■ WHAT YOU SHOULD DO
Report all lines below with the word "setting".

Saved entries
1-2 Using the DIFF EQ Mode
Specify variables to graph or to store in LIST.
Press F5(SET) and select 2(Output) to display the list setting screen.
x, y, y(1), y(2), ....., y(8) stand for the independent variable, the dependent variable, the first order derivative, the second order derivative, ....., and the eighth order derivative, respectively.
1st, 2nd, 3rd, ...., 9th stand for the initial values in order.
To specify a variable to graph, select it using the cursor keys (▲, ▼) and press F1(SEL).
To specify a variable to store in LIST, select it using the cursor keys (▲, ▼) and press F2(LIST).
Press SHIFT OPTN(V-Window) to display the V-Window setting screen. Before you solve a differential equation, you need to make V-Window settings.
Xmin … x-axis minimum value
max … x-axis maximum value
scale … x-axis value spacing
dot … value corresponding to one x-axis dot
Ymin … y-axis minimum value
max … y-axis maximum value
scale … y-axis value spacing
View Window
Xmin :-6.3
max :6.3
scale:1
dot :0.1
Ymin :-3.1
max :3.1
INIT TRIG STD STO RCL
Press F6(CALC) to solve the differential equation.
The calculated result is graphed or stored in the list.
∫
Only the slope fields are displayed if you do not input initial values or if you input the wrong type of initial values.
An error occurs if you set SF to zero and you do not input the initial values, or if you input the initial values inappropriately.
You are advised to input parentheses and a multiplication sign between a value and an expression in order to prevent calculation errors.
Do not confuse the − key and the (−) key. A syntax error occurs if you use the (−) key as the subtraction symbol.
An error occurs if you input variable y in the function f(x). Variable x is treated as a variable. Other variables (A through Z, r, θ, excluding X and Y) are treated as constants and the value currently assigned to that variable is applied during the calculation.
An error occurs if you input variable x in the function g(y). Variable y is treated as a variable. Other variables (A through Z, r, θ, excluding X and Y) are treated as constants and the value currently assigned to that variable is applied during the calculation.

■ TASK ANSWER
Press F5(SET) and select 2(Output) to display the list setting screen.
Press SHIFT OPTN(V-Window) to display the V-Window setting screen. Before you solve a differential equation, you need to make V-Window settings.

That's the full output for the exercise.